4. The Update ring settings tab provides several configuration options. The configuration chosen in this technical example is outlined below. Your organisation may need to change these settings according to its requirements.
a. Set the deferral period for quality and feature updates to the default of zero days, allowing users to install updates on day one.
b. Disable the option for users to pause Windows updates, preventing users from keeping an out-of-date version for longer than the configured deadline.
c. Enable deadline settings for quality updates with a 29 day deadline and a 1 day grace period, allowing users who have not updated by the deadline to find a minimally disruptive time to reboot.
d. Change the default active hours to best align with the standard working hours of staff.

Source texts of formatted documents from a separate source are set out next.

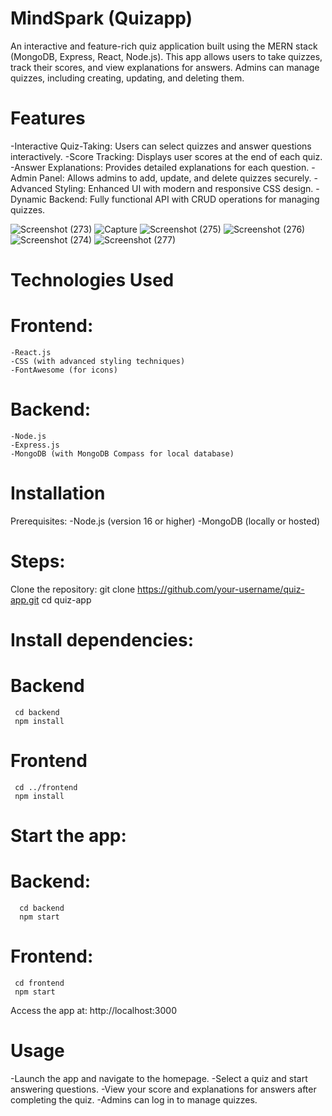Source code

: # MindSpark (Quizapp)

An interactive and feature-rich quiz application built using the MERN stack (MongoDB, Express, React, Node.js). This app allows users to take quizzes, track their scores, and view explanations for answers. Admins can manage quizzes, including creating, updating, and deleting them.

# Features 
 -Interactive Quiz-Taking: Users can select quizzes and answer questions interactively.
 -Score Tracking: Displays user scores at the end of each quiz.
 -Answer Explanations: Provides detailed explanations for each question.
 -Admin Panel: Allows admins to add, update, and delete quizzes securely.
 -Advanced Styling: Enhanced UI with modern and responsive CSS design.
 -Dynamic Backend: Fully functional API with CRUD operations for managing quizzes.

![Screenshot (273)](https://github.com/user-attachments/assets/995c84bf-aa62-4893-ab08-267cebb55ef0)
![Capture](https://github.com/user-attachments/assets/3e072827-593a-4883-af21-2611375b7530)
![Screenshot (275)](https://github.com/user-attachments/assets/7839e350-a599-41dd-94c6-7f0dc23acd1a)
![Screenshot (276)](https://github.com/user-attachments/assets/60d27533-f928-4989-9043-e94cc8311e14)
![Screenshot (274)](https://github.com/user-attachments/assets/91cb959d-8c4a-4de3-ace3-18ca0bee8853)
![Screenshot (277)](https://github.com/user-attachments/assets/f3577992-e4d1-436b-a9f2-16fdc19cdd74)

 # Technologies Used
  # Frontend:
    -React.js
    -CSS (with advanced styling techniques)
    -FontAwesome (for icons)
  # Backend:
    -Node.js
    -Express.js
    -MongoDB (with MongoDB Compass for local database)

# Installation
  Prerequisites:
    -Node.js (version 16 or higher)
    -MongoDB (locally or hosted)

# Steps:
Clone the repository:
    git clone https://github.com/your-username/quiz-app.git
    cd quiz-app
    
# Install dependencies:
   # Backend
     cd backend
     npm install
   # Frontend
     cd ../frontend
     npm install
# Start the app:
   # Backend:
      cd backend
      npm start
   # Frontend:
     cd frontend
     npm start
     
Access the app at: http://localhost:3000

# Usage
 -Launch the app and navigate to the homepage.
 -Select a quiz and start answering questions.
 -View your score and explanations for answers after completing the quiz.
 -Admins can log in to manage quizzes.
    
    


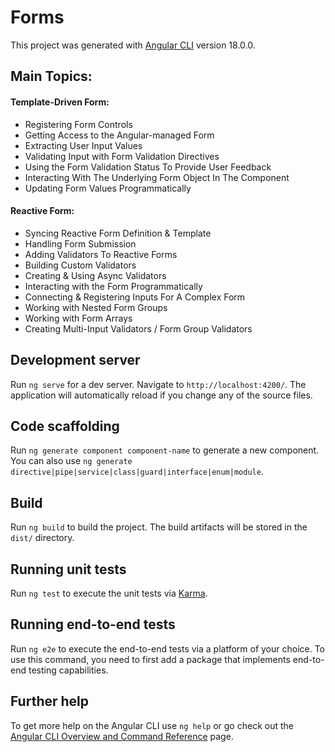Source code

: # Forms

This project was generated with [Angular CLI](https://github.com/angular/angular-cli) version 18.0.0.

## Main Topics: 
#### Template-Driven Form: 
  - Registering Form Controls
  - Getting Access to the Angular-managed Form
  - Extracting User Input Values
  - Validating Input with Form Validation Directives
  - Using the Form Validation Status To Provide User Feedback
  - Interacting With The Underlying Form Object In The Component
  - Updating Form Values Programmatically

#### Reactive Form: 
  - Syncing Reactive Form Definition & Template
  - Handling Form Submission
  - Adding Validators To Reactive Forms
  - Building Custom Validators
  - Creating & Using Async Validators
  - Interacting with the Form Programmatically
  - Connecting & Registering Inputs For A Complex Form
  - Working with Nested Form Groups
  - Working with Form Arrays
  - Creating Multi-Input Validators / Form Group Validators

## Development server

Run `ng serve` for a dev server. Navigate to `http://localhost:4200/`. The application will automatically reload if you change any of the source files.

## Code scaffolding

Run `ng generate component component-name` to generate a new component. You can also use `ng generate directive|pipe|service|class|guard|interface|enum|module`.

## Build

Run `ng build` to build the project. The build artifacts will be stored in the `dist/` directory.

## Running unit tests

Run `ng test` to execute the unit tests via [Karma](https://karma-runner.github.io).

## Running end-to-end tests

Run `ng e2e` to execute the end-to-end tests via a platform of your choice. To use this command, you need to first add a package that implements end-to-end testing capabilities.

## Further help

To get more help on the Angular CLI use `ng help` or go check out the [Angular CLI Overview and Command Reference](https://angular.io/cli) page.
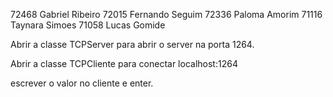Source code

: 72468 Gabriel Ribeiro
72015 Fernando Seguim
72336 Paloma Amorim
71116 Taynara Simoes
71058 Lucas Gomide


Abrir a classe TCPServer para abrir o server na porta 1264.

Abrir a classe TCPCliente para conectar localhost:1264

escrever o valor no cliente e enter.
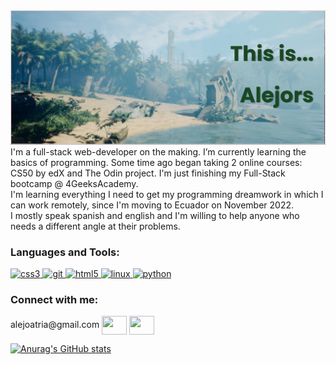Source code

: <img src='/banner.png' />
I'm a full-stack web-developer on the making. I’m currently learning the basics of programming. Some time ago began taking 2 online courses: CS50 by edX and The Odin project. I'm just finishing my Full-Stack bootcamp @ 4GeeksAcademy. <br/>
      I'm learning everything I need to get my programming dreamwork in which I can work remotely, since I'm moving to Ecuador on November 2022.<br/>
             I mostly speak spanish and english and I'm willing to help anyone who needs a different angle at their problems.<br/>
<h3 align="left">Languages and Tools:</h3>
<p align="left"> 
<a href="https://www.w3schools.com/css/" target="_blank"> <img src="https://devicons.github.io/devicon/devicon.git/icons/css3/css3-original-wordmark.svg" alt="css3" width="40" height="40"/> </a> 
<a href="https://git-scm.com/" target="_blank"> <img src="https://www.vectorlogo.zone/logos/git-scm/git-scm-icon.svg" alt="git" width="40" height="40"/> </a> 
<a href="https://www.w3.org/html/" target="_blank"> <img src="https://devicons.github.io/devicon/devicon.git/icons/html5/html5-original-wordmark.svg" alt="html5" width="40" height="40"/> </a> 
<a href="https://www.linux.org/" target="_blank"> <img src="https://devicons.github.io/devicon/devicon.git/icons/linux/linux-original.svg" alt="linux" width="40" height="40"/> </a> 
<a href="https://www.python.org" target="_blank"> <img src="https://devicons.github.io/devicon/devicon.git/icons/python/python-original.svg" alt="python" width="40" height="40"/> </a> </p>
<h3 align="left">Connect with me:</h3>
<p align="left">
alejoatria@gmail.com
<a href="https://www.linkedin.com/in/alejandroatria/" target="blank"><img align="center" src="https://cdn.jsdelivr.net/npm/simple-icons@3.0.1/icons/linkedin.svg" alt="" height="30" width="40" /></a>
<a href="https://www.instagram.com/alejors/" target="blank"><img align="center" src="https://cdn.jsdelivr.net/npm/simple-icons@3.0.1/icons/instagram.svg" alt="" height="30" width="40" /></a>
</p>

[![Anurag's GitHub stats](https://github-readme-stats.vercel.app/api?username=Alejors&show_icons=true&theme=dark)](https://github.com/anuraghazra/github-readme-stats)

<!---
Alejors/Alejors is a ✨ special ✨ repository because its `README.md` (this file) appears on your GitHub profile.
You can click the Preview link to take a look at your changes.
--->
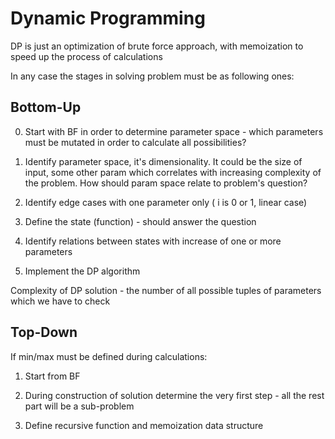 Dynamic Programming
====================

DP is just an optimization of brute force approach, with memoization to speed up the process of calculations

In any case the stages in solving problem must be as following ones:

## Bottom-Up

0. Start with BF in order to determine parameter space - which parameters must be mutated in order to calculate all possibilities?

1. Identify parameter space, it's dimensionality. It could be the size of input, some other param which 
   correlates with increasing complexity of the problem. How should param space relate to problem's question?  

2. Identify edge cases with one parameter only ( i is 0 or 1, linear case)

3. Define the state (function) - should answer the question

4. Identify relations between states with increase of one or more parameters

5. Implement the DP algorithm


Complexity of DP solution - the number of all possible tuples of parameters which we have to check

## Top-Down

If min/max must be defined during calculations:

1. Start from BF

2. During construction of solution determine the very first step - all the rest part will be a sub-problem

3. Define recursive function and memoization data structure

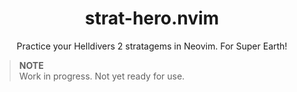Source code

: 
<h1 align='center'>
  strat-hero.nvim
</h1>

<p align='center'>
  Practice your Helldivers 2 stratagems in Neovim. For Super Earth!
</p>

> **NOTE** <br/>
> Work in progress. Not yet ready for use.<br/>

e. Configure a deadline for feature updates based on business need.
All other settings can be left as default values. After configuring these settings, select Next.
Note: The update deadline is the time when the update is forcibly installed. The grace period is the time when a device is rebooted automatically after the installation of updates.
5. In the Assignments tab, select Add all devices under Required to deploy the policy to all enrolled devices then select Next.
6. In the Review + create tab, confirm that your settings are correct then select Create to begin deployment of the policy.
Identify missing patches with a vulnerability scanner
This technical example uses Microsoft’s in-built vulnerability scanning to scan operating systems for internet-facing services.
Under normal operating conditions Microsoft’s Windows update tools will identify when Windows versions are out of date. Consider following existing Microsoft guidance to configure compliance reports for Windows updates and checking these reports regularly to ensure you are keeping operating systems up to date. If the above steps were followed, Windows updates will be applied in a timeframe that provides significant protection.
Remove unsupported products
It is up to IT staff to consider their organisation’s IT environment and determine if they are using operating systems that are not supported. For example, some Windows 10 releases and older versions of Windows may no longer be supported by Microsoft and should be removed in line with existing Microsoft guidance. If an unsupported operating system is required for a critical business function, IT staff should implement compensating security controls that sufficiently mitigate the risk, for example, ensuring any devices on the unsupported operating systems are unable to connect to other devices or the internet. More information on unsupported operating systems can be found in the ACSCs End of Support for Microsoft Windows.